• **PROBLEM REQUIREMENTS**: Reproduce the items word for word, starting at the beginning of the items and continuing up to and including the line that contains "## Where am I at?".

• **Dataset entries**:
+ + + + + + +
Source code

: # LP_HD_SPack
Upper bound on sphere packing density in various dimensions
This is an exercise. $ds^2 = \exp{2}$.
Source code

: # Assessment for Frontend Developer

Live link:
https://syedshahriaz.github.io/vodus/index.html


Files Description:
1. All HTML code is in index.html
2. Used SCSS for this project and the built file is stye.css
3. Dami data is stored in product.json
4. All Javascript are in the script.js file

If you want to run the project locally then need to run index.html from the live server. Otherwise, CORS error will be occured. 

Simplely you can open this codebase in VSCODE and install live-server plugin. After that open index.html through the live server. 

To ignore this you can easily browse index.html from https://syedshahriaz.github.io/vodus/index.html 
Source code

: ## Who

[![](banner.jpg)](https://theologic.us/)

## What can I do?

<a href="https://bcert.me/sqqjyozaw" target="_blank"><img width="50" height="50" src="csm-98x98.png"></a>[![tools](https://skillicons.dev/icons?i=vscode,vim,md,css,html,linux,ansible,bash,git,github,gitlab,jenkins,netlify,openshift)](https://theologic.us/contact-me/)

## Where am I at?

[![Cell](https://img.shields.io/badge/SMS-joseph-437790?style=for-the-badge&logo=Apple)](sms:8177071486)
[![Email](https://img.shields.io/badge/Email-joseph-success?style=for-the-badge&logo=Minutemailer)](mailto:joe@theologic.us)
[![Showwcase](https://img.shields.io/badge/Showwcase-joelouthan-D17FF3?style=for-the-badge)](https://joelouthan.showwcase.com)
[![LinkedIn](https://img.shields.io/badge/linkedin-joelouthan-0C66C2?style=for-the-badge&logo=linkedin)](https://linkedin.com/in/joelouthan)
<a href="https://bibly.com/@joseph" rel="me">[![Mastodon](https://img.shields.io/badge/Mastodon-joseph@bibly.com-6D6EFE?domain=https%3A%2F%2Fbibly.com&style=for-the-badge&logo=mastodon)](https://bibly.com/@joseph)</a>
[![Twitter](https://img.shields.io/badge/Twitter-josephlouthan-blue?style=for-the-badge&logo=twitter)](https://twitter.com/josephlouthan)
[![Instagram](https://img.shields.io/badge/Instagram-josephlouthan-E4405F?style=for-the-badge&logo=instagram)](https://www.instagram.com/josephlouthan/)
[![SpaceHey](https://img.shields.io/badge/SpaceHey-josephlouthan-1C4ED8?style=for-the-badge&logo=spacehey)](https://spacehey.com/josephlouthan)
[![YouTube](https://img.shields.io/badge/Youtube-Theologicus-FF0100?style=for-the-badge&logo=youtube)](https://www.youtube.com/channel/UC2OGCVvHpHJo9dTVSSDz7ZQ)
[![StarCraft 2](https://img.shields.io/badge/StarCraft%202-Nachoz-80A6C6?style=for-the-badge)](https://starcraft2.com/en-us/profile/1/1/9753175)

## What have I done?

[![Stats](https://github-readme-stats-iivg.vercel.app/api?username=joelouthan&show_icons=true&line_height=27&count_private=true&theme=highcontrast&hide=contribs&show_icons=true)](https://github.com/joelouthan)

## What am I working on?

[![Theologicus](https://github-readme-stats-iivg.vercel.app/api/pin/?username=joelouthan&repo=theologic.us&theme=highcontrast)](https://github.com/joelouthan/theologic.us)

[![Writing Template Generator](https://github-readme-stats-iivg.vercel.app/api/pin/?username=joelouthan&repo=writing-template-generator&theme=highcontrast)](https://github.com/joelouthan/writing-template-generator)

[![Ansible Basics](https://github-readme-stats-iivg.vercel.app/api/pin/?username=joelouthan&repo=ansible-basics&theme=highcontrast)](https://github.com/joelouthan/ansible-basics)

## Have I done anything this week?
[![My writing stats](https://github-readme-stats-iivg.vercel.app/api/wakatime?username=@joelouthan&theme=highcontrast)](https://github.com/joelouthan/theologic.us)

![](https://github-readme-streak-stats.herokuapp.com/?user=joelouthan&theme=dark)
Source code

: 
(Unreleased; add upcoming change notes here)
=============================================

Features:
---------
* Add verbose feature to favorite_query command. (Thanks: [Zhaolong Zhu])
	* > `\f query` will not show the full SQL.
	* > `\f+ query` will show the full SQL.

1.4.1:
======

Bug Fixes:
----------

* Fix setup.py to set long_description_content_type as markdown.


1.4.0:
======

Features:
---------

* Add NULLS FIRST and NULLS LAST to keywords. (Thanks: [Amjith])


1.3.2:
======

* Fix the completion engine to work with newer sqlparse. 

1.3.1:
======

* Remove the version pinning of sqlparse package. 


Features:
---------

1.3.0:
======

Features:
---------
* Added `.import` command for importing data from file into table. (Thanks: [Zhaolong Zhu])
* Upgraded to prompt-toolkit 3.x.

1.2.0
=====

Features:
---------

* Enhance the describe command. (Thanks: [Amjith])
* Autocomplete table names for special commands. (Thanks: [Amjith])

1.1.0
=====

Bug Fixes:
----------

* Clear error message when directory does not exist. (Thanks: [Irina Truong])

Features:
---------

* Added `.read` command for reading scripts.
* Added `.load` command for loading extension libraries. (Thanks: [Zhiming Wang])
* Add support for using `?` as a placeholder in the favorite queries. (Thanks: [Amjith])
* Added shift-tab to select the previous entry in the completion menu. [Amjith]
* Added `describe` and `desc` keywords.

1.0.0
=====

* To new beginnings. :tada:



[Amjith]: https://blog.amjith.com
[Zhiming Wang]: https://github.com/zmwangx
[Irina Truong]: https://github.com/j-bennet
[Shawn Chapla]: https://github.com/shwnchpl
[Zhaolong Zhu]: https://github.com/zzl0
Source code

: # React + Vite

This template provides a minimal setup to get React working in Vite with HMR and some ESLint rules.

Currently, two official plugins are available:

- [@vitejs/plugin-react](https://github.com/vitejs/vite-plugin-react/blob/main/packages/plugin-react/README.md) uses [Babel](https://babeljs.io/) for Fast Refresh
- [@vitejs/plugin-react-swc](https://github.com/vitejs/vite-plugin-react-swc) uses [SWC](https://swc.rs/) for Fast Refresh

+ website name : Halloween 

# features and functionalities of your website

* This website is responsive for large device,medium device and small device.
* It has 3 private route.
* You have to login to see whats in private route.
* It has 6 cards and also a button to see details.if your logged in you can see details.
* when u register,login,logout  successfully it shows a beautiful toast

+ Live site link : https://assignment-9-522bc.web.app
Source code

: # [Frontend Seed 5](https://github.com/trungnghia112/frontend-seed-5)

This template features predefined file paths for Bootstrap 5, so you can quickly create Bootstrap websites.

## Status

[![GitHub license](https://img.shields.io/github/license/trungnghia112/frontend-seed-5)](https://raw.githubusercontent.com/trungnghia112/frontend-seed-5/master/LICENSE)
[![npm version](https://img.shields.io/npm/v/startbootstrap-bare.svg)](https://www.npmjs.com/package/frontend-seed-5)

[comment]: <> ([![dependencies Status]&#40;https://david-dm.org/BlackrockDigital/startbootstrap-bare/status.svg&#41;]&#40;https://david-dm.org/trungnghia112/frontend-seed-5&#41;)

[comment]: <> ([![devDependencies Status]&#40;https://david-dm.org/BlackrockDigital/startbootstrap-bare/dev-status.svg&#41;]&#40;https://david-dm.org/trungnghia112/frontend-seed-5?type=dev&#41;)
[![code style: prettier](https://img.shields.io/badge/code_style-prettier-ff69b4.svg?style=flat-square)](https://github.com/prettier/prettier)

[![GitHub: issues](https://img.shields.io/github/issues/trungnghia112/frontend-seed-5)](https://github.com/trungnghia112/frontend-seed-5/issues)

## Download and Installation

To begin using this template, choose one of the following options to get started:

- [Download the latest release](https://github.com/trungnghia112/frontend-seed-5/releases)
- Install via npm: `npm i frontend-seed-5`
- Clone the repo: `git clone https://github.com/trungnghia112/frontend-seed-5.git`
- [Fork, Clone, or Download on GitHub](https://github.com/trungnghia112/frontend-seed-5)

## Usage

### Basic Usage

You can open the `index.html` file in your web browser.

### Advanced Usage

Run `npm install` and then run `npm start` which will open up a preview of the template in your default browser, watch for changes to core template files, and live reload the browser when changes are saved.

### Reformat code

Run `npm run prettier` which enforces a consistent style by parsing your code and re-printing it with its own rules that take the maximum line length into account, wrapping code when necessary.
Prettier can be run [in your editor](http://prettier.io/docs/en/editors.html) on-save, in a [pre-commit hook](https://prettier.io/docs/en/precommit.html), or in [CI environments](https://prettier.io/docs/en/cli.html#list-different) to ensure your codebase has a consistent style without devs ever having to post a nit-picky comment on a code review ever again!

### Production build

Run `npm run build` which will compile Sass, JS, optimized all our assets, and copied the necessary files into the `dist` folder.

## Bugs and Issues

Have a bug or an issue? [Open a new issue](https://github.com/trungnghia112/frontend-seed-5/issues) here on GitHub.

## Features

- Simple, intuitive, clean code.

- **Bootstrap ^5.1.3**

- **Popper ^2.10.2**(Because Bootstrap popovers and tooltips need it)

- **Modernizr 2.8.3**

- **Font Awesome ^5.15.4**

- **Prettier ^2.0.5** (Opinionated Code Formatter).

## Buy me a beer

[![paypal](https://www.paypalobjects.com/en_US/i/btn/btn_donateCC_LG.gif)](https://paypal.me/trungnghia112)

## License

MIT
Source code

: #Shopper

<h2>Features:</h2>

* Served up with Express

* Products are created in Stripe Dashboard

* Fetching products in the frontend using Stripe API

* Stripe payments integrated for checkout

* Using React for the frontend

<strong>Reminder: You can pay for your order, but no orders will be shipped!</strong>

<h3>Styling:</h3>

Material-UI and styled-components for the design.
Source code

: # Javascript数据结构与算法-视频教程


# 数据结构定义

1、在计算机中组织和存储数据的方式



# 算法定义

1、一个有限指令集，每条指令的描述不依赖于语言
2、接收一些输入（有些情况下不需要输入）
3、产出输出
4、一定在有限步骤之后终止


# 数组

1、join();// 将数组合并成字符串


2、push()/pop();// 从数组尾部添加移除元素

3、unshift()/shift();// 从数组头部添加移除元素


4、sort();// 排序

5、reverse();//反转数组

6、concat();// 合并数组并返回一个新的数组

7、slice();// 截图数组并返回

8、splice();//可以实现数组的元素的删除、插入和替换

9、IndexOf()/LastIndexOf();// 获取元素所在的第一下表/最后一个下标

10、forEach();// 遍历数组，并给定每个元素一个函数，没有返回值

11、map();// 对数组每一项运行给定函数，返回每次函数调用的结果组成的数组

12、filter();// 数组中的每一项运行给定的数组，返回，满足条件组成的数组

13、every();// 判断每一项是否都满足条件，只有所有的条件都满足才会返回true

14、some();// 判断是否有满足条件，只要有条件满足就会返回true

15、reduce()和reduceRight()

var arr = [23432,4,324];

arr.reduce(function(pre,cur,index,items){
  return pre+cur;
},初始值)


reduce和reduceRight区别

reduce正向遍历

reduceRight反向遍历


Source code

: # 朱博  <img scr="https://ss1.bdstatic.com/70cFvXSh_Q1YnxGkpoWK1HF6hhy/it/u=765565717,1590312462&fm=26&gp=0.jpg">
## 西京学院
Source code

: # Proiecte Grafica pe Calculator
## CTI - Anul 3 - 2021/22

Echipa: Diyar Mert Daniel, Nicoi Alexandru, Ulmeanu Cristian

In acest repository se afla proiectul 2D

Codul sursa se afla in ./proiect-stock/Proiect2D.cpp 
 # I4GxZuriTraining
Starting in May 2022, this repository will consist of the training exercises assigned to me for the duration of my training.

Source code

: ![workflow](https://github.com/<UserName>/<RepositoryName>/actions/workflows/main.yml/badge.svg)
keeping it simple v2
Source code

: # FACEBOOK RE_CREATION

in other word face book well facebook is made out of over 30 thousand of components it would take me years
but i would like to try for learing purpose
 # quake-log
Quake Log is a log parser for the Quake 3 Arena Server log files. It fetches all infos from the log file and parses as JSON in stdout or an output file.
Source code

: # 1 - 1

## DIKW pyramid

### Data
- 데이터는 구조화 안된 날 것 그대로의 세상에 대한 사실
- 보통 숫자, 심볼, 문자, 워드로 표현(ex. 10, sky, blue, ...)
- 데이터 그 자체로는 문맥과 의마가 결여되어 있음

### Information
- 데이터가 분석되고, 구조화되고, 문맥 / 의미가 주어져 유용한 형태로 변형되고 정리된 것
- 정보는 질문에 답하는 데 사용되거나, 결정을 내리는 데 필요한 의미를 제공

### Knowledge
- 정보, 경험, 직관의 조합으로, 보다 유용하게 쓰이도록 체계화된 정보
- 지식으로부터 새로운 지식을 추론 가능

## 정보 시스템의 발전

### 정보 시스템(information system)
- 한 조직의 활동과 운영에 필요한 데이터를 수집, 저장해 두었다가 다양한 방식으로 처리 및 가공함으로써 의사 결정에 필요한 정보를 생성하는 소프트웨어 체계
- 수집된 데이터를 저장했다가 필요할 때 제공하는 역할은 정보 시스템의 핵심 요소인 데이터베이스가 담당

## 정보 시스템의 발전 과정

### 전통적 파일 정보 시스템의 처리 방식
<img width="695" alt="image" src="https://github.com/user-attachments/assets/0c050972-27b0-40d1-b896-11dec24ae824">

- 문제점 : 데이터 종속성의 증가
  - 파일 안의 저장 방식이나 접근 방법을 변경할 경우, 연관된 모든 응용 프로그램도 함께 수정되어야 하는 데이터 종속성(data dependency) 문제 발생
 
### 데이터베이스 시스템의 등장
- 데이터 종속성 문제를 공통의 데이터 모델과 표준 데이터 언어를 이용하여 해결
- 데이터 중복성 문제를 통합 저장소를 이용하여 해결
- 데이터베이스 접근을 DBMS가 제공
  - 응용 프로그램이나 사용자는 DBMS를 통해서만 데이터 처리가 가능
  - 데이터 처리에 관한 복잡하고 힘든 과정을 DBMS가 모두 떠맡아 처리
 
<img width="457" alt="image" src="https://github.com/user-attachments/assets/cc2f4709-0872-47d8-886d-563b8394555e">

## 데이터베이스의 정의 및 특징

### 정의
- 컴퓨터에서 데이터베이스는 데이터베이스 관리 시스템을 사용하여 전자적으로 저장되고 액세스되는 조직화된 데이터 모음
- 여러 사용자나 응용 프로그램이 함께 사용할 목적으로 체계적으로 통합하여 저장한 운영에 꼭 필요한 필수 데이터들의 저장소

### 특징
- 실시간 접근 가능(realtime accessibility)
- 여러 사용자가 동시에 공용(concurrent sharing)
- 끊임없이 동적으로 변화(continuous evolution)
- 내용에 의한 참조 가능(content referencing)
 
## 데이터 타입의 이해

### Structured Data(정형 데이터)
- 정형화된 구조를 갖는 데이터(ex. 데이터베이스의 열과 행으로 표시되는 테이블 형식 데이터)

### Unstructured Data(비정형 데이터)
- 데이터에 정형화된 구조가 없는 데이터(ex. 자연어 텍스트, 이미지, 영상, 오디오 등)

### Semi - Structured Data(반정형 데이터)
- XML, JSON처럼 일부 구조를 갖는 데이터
+ + + + + + +
• **ANSWER FOR THE TASK**:
Source code

: # LP_HD_SPack
Upper bound on sphere packing density in various dimensions
This is an exercise. $ds^2 = \exp{2}$.
Source code

: # Assessment for Frontend Developer

Live link:
https://syedshahriaz.github.io/vodus/index.html


Files Description:
1. All HTML code is in index.html
2. Used SCSS for this project and the built file is stye.css
3. Dami data is stored in product.json
4. All Javascript are in the script.js file

If you want to run the project locally then need to run index.html from the live server. Otherwise, CORS error will be occured. 

Simplely you can open this codebase in VSCODE and install live-server plugin. After that open index.html through the live server. 

To ignore this you can easily browse index.html from https://syedshahriaz.github.io/vodus/index.html 
Source code

: ## Who

[![](banner.jpg)](https://theologic.us/)

## What can I do?

<a href="https://bcert.me/sqqjyozaw" target="_blank"><img width="50" height="50" src="csm-98x98.png"></a>[![tools](https://skillicons.dev/icons?i=vscode,vim,md,css,html,linux,ansible,bash,git,github,gitlab,jenkins,netlify,openshift)](https://theologic.us/contact-me/)

## Where am I at?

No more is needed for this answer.